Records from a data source
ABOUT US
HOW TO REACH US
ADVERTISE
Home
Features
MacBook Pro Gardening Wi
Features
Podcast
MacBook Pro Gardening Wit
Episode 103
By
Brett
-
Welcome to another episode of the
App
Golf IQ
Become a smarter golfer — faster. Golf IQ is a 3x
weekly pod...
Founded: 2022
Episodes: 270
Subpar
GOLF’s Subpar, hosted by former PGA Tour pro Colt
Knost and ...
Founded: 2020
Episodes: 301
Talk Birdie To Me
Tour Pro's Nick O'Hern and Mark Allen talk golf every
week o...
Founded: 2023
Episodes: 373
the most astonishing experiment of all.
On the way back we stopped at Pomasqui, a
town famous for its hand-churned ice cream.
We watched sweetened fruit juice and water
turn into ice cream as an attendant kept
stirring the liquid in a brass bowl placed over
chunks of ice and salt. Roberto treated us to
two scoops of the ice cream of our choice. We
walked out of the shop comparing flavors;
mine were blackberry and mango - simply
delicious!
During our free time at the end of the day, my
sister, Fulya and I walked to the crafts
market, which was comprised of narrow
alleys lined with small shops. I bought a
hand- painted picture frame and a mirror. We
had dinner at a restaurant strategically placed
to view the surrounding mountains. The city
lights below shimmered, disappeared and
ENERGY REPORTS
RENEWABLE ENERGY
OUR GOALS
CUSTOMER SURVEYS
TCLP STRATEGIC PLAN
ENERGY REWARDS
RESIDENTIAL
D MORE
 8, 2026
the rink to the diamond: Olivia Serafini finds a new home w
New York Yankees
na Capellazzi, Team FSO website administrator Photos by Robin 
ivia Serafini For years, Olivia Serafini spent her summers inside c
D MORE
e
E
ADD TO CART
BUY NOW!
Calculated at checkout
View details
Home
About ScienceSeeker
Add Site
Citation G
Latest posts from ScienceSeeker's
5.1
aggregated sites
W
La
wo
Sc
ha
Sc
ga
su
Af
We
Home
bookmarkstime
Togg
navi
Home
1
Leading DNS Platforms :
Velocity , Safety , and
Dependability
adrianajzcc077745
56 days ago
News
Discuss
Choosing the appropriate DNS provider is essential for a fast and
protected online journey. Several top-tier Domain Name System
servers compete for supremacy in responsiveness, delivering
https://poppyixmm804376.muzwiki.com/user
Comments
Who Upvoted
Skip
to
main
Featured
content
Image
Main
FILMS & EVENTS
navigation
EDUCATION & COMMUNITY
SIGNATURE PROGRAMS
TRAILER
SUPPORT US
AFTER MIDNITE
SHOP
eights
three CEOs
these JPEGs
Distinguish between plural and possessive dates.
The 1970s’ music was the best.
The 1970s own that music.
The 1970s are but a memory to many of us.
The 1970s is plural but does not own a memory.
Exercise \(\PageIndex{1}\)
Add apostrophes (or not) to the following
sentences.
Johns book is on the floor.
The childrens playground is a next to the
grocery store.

* TASK DIRECTIONS
Copy out each entry exactly, leaving nothing out.

* SOLUTION TO THIS PROBLEM
ABOUT US
HOW TO REACH US
ADVERTISE
Home
Features
MacBook Pro Gardening Wi
Features
Podcast
MacBook Pro Gardening Wit
Episode 103
By
Brett
-
Welcome to another episode of the
App
Golf IQ
Become a smarter golfer — faster. Golf IQ is a 3x
weekly pod...
Founded: 2022
Episodes: 270
Subpar
GOLF’s Subpar, hosted by former PGA Tour pro Colt
Knost and ...
Founded: 2020
Episodes: 301
Talk Birdie To Me
Tour Pro's Nick O'Hern and Mark Allen talk golf every
week o...
Founded: 2023
Episodes: 373
the most astonishing experiment of all.
On the way back we stopped at Pomasqui, a
town famous for its hand-churned ice cream.
We watched sweetened fruit juice and water
turn into ice cream as an attendant kept
stirring the liquid in a brass bowl placed over
chunks of ice and salt. Roberto treated us to
two scoops of the ice cream of our choice. We
walked out of the shop comparing flavors;
mine were blackberry and mango - simply
delicious!
During our free time at the end of the day, my
sister, Fulya and I walked to the crafts
market, which was comprised of narrow
alleys lined with small shops. I bought a
hand- painted picture frame and a mirror. We
had dinner at a restaurant strategically placed
to view the surrounding mountains. The city
lights below shimmered, disappeared and
ENERGY REPORTS
RENEWABLE ENERGY
OUR GOALS
CUSTOMER SURVEYS
TCLP STRATEGIC PLAN
ENERGY REWARDS
RESIDENTIAL
D MORE
 8, 2026
the rink to the diamond: Olivia Serafini finds a new home w
New York Yankees
na Capellazzi, Team FSO website administrator Photos by Robin 
ivia Serafini For years, Olivia Serafini spent her summers inside c
D MORE
e
E
ADD TO CART
BUY NOW!
Calculated at checkout
View details
Home
About ScienceSeeker
Add Site
Citation G
Latest posts from ScienceSeeker's
5.1
aggregated sites
W
La
wo
Sc
ha
Sc
ga
su
Af
We
Home
bookmarkstime
Togg
navi
Home
1
Leading DNS Platforms :
Velocity , Safety , and
Dependability
adrianajzcc077745
56 days ago
News
Discuss
Choosing the appropriate DNS provider is essential for a fast and
protected online journey. Several top-tier Domain Name System
servers compete for supremacy in responsiveness, delivering
https://poppyixmm804376.muzwiki.com/user
Comments
Who Upvoted
Skip
to
main
Featured
content
Image
Main
FILMS & EVENTS
navigation
EDUCATION & COMMUNITY
SIGNATURE PROGRAMS
TRAILER
SUPPORT US
AFTER MIDNITE
SHOP
eights
three CEOs
these JPEGs
Distinguish between plural and possessive dates.
The 1970s’ music was the best.
The 1970s own that music.
The 1970s are but a memory to many of us.
The 1970s is plural but does not own a memory.
Exercise \(\PageIndex{1}\)
Add apostrophes (or not) to the following
sentences.
Johns book is on the floor.
The childrens playground is a next to the
grocery store.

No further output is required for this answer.